Context Filtering with Reward Modeling in Question Answering
This work addresses the challenge of improving QA model efficiency in low-resource settings by filtering out non-essential context, though it appears incremental as it builds on existing summarization and reward modeling techniques.
The paper tackles the problem of irrelevant information in retrieved contexts hindering question answering performance by introducing a context filtering approach that uses reward modeling to summarize crucial content, resulting in a 6.8-fold increase in the EM Per Token metric for token efficiency.

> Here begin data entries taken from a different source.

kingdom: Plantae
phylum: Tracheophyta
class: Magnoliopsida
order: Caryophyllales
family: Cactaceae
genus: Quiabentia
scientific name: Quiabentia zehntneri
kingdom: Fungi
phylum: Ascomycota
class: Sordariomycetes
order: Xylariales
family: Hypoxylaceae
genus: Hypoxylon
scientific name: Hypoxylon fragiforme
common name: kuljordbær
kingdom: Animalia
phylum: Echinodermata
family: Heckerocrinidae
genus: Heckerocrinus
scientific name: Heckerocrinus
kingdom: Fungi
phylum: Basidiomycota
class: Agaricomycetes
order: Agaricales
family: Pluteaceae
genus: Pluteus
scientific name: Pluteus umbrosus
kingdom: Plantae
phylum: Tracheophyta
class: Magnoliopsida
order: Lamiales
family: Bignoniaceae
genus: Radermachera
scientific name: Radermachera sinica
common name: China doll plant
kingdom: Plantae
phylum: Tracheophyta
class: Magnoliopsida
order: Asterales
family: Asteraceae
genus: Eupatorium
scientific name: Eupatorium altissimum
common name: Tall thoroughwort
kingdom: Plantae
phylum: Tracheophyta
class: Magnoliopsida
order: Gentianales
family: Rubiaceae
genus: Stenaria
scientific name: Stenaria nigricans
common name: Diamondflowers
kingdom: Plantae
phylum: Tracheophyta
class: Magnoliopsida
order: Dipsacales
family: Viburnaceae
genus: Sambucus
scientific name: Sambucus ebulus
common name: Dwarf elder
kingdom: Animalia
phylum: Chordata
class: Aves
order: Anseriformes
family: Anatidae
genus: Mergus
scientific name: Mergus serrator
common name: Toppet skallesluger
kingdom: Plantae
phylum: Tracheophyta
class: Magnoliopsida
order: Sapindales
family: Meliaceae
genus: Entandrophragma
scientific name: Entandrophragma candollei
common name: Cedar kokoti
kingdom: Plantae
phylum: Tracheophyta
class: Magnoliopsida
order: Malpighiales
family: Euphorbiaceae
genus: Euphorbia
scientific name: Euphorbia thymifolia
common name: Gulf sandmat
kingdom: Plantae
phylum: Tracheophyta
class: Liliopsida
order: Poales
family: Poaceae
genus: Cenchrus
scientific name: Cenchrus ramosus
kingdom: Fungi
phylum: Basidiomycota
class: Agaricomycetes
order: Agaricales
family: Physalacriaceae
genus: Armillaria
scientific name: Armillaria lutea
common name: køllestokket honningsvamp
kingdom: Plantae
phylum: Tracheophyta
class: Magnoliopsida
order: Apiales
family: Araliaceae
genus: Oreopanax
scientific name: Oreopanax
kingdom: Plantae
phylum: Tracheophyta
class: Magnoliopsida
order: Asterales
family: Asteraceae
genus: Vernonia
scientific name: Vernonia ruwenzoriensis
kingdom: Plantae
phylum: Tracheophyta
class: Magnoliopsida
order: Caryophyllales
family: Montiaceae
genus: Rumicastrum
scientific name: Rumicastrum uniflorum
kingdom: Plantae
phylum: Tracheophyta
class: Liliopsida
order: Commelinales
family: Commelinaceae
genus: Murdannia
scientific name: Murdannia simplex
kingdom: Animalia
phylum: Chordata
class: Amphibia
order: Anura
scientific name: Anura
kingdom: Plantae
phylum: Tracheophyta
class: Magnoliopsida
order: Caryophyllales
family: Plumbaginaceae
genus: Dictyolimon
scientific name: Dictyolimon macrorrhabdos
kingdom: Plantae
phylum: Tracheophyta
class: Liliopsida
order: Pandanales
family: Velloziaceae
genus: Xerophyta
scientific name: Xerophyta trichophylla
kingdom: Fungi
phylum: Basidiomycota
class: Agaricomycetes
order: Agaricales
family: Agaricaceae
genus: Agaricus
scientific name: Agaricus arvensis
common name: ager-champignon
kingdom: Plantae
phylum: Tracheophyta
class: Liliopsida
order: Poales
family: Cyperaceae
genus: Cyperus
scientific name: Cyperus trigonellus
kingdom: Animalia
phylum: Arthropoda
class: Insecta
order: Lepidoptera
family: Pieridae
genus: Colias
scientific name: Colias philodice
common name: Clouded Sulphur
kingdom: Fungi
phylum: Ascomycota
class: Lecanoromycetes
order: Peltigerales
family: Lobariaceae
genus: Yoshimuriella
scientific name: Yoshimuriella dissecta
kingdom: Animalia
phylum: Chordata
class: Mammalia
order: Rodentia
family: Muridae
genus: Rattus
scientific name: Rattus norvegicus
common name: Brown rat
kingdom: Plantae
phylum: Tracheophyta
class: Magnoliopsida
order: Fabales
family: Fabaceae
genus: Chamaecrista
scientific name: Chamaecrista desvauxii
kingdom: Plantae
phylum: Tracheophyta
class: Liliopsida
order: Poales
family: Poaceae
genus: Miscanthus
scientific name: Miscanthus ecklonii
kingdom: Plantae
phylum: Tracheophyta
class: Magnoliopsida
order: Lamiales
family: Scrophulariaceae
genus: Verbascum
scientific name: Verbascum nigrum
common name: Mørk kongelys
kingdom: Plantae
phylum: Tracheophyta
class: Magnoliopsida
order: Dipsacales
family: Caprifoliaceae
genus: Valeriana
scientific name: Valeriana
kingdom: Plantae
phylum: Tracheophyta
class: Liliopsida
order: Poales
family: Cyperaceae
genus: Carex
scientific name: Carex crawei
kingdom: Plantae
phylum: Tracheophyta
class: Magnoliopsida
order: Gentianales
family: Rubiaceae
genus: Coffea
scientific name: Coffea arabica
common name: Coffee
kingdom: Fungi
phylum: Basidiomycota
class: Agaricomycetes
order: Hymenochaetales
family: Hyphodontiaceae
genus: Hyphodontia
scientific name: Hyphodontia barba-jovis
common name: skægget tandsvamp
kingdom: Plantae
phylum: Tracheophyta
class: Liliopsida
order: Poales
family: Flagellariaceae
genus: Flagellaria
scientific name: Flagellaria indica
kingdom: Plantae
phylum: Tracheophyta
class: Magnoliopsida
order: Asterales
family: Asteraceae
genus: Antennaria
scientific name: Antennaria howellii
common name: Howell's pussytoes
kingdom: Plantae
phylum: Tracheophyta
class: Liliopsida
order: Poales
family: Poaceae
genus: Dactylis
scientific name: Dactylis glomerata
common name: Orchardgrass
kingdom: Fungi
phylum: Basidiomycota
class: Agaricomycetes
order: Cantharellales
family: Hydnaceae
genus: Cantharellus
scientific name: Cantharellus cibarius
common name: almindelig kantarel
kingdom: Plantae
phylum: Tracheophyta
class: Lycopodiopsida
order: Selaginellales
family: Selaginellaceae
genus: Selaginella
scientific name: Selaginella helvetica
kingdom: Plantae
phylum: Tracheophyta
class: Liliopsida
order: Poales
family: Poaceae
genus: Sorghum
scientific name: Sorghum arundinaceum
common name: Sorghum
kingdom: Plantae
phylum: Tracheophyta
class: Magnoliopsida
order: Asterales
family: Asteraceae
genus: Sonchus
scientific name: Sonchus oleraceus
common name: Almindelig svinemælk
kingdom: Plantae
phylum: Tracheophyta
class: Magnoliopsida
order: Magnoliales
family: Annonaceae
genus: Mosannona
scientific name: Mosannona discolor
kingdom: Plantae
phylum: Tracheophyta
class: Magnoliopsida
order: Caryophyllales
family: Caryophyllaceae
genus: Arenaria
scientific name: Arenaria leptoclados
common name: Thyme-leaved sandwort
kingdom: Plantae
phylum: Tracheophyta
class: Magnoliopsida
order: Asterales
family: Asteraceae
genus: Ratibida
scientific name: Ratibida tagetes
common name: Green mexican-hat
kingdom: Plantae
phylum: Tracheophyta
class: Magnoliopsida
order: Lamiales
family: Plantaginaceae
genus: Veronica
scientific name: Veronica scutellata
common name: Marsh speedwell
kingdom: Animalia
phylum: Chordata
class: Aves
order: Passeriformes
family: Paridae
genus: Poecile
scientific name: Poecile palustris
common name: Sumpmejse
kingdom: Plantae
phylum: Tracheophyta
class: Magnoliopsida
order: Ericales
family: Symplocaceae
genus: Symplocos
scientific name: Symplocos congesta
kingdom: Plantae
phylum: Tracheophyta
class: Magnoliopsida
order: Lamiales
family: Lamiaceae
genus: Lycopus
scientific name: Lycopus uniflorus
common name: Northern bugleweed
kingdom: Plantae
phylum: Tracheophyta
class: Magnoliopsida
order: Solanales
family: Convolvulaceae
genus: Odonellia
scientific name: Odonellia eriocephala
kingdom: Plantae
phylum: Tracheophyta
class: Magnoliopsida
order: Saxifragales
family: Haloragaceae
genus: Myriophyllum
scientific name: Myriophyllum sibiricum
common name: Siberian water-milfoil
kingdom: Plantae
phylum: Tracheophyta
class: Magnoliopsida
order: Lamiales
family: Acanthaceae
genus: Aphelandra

Question Answering (QA) in NLP is the task of finding answers to a query within a relevant context retrieved by a retrieval system. Yet, the mix of relevant and irrelevant information in these contexts can hinder performance enhancements in QA tasks. To address this, we introduce a context filtering approach that removes non-essential details, summarizing crucial content through Reward Modeling. This method emphasizes keeping vital data while omitting the extraneous during summarization model training. We offer a framework for developing efficient QA models by discerning useful information from dataset pairs, bypassing the need for costly human evaluation. Furthermore, we show that our approach can significantly outperform the baseline, as evidenced by a 6.8-fold increase in the EM Per Token (EPT) metric, which we propose as a measure of token efficiency, indicating a notable token-efficiency boost for low-resource settings.